==== GIVEN TEXT

Sunday, March 30, 2014

Now I See

John 9:1-41
March 30, 2014

            In the movie Contact, Jodie Foster plays Dr. Ellie Arroway.  She is an intense scientist who puts all of her belief and her trust in science and mathematics.  Her work is looking for extraterrestrial life.  So she listens to space.  She hears something.  She recognizes a mathematical pattern being transmitted from the star Vega.  Without going into long detail, in the message are instructions for a one person pod-like vessel, a space ship.  Arroway finally gets her chance to pilot the vessel into space.  She has recording equipment with her and readies herself for her flight.  She does travel, through space, worm holes, and makes contact with another being.  From her perspective, she spent hours, days making this journey.  But her pod never leaves its launch pad.  All her recording equipment captured was static. 
            As you can imagine, this kind of scientific exploration didn’t occur outside of the political realm.  Arroway remains steadfast in her claim that she made a journey unlike any other.  She is called to testify before congress.  Her story is dismissed and derided, but she makes a powerful statement about what she experienced.  She couldn’t prove anything to them.  She could give them no evidence of what happened to her, but what she saw changed her forever.  This contact made her realize that we are infinitesimally small in a universe that is large beyond our comprehension.  But as humans we are precious.  We are connected.  We are not alone.  She may not be able to provide physical evidence, but she held fast to what she saw, and what she knows to be true.

========

** TASKS FOR THIS EXERCISE **
1. Write out the sermon word for word, from "In the movie" up to and including "captured was static.".
2. Write the next part of the sermon, continuing after its final sentence.

==== DATA PROVIDED

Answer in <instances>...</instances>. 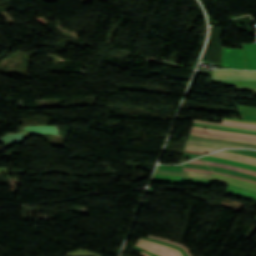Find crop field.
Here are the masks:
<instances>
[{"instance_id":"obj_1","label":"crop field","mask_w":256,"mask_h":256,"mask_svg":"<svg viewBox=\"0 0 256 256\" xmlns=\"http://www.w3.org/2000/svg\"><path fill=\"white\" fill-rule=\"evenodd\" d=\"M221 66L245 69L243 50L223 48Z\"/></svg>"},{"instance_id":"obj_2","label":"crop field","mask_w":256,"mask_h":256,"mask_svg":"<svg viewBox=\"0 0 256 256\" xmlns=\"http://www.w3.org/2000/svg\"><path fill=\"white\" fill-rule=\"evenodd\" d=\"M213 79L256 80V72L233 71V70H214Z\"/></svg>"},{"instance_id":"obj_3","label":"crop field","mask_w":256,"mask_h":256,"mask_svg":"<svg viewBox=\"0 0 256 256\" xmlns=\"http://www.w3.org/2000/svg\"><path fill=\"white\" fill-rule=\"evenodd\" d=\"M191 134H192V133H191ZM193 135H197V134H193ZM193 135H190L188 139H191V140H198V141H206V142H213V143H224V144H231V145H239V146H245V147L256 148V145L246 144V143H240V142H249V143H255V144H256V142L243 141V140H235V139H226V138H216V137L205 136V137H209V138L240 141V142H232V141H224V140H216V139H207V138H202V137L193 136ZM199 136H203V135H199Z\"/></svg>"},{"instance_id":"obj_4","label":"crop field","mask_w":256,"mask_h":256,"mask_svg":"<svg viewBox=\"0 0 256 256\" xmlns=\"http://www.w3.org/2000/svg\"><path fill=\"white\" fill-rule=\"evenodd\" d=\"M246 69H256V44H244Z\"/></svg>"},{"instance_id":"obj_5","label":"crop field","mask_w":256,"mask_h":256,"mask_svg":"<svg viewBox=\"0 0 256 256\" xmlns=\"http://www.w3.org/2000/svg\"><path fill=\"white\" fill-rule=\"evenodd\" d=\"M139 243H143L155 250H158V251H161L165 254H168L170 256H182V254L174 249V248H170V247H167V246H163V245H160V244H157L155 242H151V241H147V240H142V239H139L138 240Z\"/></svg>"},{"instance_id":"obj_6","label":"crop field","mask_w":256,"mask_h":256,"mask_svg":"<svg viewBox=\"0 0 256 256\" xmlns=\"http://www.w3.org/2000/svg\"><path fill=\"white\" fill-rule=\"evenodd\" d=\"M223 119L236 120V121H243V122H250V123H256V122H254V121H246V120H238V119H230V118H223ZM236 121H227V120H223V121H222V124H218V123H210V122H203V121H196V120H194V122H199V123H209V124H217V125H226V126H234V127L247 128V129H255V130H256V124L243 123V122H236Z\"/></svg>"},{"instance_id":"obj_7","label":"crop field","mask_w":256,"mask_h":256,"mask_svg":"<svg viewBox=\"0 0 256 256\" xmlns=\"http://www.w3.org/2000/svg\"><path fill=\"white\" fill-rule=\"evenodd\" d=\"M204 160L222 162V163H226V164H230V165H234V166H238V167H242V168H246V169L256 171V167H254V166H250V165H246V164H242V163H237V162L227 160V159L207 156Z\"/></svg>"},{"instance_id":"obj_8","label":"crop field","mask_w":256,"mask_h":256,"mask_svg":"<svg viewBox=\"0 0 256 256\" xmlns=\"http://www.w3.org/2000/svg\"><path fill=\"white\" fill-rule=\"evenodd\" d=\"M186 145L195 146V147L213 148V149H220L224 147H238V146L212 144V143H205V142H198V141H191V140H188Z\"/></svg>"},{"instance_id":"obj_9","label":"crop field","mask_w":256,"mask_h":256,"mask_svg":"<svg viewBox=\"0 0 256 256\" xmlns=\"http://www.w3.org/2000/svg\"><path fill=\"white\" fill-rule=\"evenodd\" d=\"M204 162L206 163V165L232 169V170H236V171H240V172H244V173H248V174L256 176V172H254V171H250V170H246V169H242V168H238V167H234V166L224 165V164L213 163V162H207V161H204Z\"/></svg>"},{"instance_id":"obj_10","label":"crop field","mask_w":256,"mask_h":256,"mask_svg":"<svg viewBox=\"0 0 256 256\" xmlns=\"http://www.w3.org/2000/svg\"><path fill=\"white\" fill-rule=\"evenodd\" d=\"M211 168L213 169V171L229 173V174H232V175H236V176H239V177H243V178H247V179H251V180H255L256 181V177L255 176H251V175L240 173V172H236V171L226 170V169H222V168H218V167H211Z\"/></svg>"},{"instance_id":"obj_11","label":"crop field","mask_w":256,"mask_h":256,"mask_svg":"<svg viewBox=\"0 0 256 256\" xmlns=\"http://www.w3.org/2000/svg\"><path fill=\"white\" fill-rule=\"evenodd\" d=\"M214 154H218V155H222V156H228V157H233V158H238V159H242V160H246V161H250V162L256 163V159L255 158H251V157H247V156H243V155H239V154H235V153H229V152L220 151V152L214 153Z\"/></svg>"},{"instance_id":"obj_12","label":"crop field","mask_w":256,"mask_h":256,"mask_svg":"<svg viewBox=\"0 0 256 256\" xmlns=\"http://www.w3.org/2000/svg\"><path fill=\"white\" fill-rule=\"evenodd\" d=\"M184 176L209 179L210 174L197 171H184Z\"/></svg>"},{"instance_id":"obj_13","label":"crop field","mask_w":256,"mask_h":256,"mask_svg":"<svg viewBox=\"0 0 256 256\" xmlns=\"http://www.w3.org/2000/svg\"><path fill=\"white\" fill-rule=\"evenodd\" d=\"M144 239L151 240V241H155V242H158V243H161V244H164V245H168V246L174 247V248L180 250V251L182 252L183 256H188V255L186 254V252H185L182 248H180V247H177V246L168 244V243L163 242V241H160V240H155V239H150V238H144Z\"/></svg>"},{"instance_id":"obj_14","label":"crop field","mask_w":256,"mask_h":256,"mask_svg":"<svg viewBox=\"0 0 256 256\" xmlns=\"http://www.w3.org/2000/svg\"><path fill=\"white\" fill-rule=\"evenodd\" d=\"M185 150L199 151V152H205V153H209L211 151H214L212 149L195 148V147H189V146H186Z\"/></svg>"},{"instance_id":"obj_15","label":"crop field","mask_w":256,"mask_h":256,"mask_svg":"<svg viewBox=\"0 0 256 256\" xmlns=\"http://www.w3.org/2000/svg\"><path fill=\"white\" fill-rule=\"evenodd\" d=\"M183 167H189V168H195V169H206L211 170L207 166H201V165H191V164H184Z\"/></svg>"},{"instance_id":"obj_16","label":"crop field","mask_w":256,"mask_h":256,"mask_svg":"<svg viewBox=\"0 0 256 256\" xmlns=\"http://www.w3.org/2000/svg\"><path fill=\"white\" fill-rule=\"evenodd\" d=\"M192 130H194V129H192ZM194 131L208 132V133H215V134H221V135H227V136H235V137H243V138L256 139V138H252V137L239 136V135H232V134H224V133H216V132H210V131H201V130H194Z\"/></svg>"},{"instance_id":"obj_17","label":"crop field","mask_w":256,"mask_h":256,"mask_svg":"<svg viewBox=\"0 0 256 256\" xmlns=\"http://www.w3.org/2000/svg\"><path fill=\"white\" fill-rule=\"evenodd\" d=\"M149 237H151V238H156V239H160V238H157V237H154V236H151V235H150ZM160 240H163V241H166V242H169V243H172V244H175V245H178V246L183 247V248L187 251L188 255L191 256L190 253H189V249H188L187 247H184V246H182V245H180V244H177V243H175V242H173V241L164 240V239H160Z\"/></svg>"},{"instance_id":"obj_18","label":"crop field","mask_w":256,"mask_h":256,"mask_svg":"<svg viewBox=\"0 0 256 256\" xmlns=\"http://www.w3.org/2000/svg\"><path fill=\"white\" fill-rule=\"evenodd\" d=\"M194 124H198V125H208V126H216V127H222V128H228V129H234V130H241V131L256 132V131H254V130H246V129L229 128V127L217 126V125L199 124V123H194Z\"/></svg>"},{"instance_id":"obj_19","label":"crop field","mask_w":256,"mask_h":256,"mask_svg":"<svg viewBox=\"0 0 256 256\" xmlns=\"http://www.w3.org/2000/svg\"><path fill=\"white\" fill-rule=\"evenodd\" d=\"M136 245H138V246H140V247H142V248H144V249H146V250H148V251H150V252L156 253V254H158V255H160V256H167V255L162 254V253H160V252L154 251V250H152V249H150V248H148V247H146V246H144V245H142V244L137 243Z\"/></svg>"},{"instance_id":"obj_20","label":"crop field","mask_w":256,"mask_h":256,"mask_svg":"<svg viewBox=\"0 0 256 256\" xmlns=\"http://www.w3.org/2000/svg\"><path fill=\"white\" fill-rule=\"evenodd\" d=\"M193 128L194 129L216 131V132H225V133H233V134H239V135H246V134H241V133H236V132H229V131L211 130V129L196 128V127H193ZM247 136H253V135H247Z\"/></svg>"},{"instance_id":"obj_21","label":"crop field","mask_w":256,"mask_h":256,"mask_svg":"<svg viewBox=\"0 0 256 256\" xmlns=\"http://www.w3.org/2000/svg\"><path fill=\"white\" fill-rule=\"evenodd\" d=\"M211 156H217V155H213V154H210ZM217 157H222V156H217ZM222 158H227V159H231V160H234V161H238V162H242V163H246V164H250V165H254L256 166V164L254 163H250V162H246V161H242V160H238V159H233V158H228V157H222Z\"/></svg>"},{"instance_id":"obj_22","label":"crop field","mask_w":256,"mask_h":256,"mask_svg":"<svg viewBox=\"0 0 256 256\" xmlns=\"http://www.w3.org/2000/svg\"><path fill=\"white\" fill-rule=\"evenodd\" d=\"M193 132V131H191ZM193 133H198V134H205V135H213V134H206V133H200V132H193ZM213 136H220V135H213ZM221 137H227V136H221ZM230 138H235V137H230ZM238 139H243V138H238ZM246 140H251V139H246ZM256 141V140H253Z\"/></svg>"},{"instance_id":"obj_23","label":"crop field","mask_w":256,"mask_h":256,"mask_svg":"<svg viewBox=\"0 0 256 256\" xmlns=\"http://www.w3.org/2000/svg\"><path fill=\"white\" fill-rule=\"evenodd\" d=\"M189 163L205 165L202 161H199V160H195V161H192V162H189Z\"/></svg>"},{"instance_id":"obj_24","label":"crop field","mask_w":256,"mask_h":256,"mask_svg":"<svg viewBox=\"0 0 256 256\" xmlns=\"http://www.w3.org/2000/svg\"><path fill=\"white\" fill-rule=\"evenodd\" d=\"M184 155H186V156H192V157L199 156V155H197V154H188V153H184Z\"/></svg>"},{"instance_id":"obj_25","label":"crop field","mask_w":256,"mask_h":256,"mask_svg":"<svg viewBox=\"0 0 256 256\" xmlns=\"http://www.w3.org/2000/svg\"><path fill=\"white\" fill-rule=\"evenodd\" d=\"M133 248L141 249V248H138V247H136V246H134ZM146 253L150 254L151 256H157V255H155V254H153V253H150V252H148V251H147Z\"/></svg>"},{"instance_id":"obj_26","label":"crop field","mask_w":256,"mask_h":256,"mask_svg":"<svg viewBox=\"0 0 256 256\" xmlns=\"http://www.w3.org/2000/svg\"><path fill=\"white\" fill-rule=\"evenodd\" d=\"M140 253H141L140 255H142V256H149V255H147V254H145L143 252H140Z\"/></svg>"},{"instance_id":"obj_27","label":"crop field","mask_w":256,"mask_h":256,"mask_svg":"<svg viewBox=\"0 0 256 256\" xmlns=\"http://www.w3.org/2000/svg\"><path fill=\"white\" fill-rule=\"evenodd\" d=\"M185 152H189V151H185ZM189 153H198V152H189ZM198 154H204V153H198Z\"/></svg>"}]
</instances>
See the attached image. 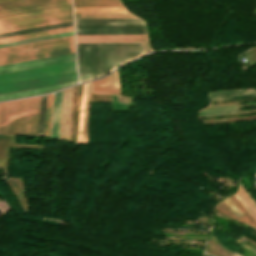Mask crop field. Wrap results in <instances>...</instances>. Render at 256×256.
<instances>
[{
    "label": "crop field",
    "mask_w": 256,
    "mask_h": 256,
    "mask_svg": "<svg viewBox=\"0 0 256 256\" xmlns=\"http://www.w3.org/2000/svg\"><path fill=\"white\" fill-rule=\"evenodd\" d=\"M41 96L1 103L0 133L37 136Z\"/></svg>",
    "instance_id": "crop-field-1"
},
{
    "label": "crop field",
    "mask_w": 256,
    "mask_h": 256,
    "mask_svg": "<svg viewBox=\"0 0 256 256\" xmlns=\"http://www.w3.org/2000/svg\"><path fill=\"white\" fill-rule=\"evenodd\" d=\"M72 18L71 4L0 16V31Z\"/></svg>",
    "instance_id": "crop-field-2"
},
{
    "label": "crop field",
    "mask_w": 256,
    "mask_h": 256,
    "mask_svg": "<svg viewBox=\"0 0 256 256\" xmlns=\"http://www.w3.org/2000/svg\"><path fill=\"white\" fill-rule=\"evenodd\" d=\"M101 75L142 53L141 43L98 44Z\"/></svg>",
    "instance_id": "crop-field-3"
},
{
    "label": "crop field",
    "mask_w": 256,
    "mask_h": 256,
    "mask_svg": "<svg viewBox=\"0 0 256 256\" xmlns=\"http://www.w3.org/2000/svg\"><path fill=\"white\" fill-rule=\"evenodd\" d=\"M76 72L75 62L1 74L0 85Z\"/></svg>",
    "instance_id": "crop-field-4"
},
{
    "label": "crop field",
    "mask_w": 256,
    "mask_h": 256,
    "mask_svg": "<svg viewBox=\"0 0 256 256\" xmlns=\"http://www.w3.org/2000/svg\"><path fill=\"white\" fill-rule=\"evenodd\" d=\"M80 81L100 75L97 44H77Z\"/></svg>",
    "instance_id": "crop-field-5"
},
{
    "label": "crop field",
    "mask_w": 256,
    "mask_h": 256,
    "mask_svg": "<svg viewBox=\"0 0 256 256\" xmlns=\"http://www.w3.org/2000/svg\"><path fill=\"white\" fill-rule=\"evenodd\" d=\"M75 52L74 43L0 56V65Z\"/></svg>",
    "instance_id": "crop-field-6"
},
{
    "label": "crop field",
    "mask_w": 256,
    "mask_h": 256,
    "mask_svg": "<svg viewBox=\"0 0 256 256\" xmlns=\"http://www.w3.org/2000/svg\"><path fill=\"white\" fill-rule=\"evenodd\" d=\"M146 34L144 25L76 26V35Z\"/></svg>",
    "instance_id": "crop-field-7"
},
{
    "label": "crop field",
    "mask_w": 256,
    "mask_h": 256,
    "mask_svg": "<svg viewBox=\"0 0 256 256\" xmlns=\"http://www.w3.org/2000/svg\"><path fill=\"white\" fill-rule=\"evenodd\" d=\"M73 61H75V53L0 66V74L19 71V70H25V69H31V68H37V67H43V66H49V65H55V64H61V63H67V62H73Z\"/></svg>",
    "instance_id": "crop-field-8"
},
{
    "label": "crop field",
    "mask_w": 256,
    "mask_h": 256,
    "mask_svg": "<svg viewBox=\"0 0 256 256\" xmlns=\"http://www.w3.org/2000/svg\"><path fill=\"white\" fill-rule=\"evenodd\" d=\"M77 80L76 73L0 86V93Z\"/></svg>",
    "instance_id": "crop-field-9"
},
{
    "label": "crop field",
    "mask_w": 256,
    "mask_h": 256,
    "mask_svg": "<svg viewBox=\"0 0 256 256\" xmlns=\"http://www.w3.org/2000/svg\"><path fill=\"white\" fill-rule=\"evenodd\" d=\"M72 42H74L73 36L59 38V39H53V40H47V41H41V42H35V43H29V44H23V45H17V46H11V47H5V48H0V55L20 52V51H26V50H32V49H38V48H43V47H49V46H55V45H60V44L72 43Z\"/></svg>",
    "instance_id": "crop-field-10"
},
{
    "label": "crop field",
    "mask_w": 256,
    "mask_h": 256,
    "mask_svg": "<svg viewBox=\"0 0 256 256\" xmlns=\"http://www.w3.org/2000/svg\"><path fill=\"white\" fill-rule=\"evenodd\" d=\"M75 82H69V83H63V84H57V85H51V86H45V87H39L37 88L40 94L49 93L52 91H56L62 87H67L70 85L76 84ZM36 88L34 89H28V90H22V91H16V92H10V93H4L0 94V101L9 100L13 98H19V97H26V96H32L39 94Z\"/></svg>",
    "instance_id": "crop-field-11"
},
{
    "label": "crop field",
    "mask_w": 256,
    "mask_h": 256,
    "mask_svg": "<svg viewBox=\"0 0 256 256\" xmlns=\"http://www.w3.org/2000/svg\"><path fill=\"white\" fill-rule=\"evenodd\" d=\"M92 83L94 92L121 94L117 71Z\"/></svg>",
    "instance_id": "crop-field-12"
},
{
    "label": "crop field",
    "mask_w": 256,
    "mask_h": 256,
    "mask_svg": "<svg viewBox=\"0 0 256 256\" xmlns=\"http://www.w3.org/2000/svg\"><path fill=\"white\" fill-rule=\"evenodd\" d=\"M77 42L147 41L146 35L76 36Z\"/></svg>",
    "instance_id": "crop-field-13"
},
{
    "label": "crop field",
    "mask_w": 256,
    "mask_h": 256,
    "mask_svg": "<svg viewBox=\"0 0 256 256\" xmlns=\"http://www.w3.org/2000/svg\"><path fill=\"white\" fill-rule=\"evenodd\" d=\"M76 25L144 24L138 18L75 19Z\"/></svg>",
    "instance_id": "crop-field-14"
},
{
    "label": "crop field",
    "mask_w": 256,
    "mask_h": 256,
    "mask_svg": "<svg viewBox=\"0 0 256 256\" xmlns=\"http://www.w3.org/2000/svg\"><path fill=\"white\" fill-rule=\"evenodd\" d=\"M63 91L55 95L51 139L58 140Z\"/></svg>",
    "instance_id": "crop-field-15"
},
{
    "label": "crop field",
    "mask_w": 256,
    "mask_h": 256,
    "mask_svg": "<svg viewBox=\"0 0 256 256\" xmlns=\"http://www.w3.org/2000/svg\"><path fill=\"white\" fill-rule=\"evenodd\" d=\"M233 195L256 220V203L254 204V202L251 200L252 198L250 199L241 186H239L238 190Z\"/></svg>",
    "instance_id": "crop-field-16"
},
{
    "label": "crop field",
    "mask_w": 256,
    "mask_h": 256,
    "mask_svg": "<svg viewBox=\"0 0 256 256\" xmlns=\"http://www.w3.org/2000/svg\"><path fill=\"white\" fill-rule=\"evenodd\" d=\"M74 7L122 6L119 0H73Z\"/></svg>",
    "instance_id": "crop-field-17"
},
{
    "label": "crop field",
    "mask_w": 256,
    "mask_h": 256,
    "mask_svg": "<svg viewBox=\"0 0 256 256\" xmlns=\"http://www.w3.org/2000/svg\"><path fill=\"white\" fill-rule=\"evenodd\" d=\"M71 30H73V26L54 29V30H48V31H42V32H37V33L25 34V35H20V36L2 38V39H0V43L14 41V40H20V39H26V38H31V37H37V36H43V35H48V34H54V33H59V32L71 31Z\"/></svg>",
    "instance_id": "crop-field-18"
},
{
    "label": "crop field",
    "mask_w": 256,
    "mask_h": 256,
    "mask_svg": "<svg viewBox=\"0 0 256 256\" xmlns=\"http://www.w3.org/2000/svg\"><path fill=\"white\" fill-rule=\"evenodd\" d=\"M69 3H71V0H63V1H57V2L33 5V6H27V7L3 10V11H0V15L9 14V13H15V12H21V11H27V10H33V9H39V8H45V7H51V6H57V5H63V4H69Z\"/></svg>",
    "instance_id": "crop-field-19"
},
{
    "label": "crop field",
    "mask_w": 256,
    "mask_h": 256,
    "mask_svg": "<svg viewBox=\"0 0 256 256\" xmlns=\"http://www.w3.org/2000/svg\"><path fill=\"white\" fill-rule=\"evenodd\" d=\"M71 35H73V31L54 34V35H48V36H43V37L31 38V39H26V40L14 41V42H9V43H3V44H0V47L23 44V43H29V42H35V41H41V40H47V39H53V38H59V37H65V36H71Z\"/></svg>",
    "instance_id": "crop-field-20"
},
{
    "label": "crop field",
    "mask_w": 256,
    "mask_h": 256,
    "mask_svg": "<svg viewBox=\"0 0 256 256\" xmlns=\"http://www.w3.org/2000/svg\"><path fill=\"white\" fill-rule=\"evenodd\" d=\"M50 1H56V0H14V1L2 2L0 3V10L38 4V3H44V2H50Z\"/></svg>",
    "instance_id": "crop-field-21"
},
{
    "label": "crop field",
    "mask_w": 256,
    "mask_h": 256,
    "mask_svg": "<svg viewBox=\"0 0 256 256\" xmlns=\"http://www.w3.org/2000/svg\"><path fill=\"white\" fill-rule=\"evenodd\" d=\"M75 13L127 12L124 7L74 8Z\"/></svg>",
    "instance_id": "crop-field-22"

========

** OUTPUTS FOR THE TASKS **
1.
In the movie Contact, Jodie Foster plays Dr. Ellie Arroway.  She is an intense scientist who puts all of her belief and her trust in science and mathematics.  Her work is looking for extraterrestrial life.  So she listens to space.  She hears something.  She recognizes a mathematical pattern being transmitted from the star Vega.  Without going into long detail, in the message are instructions for a one person pod-like vessel, a space ship.  Arroway finally gets her chance to pilot the vessel into space.  She has recording equipment with her and readies herself for her flight.  She does travel, through space, worm holes, and makes contact with another being.  From her perspective, she spent hours, days making this journey.  But her pod never leaves its launch pad.  All her recording equipment captured was static.

2.
            When I turned to John’s gospel to reread this story of the blind man receiving sight, I thought about this scene from Contact.  Like Arroway, the blind man has an experience that he knows to be true, but everyone around him refuses to believe.  Unlike Arroway, he has physical evidence to offer.  He was physically blind.  Now he can physically see.  Yet he was still questioned and harangued about what happened to him, and what he knew to be true. 
In our time and context, we understand that blindness is not a consequence of sin.  But as we read in our story, sin and sinfulness were considered the root causes of someone being born blind.  So when Jesus and the disciples came upon this man born blind, the disciples had only one response to his condition.  It was posed in the form of the question, “Who sinned?”  Was this man the sinner?  Was it his sinfulness that was the cause of his blindness, or was it the sinfulness of his parents?  It must be one or the other.  Blindness was the result of sinfulness.  So, who sinned?
            Although Jesus’ response sounds straightforward, it bears repeating that every story in John’s gospel is couched in metaphor and has layers of meaning.  It stands to reason, then, that Jesus’ response to the disciples is also metaphorical and layered in meaning.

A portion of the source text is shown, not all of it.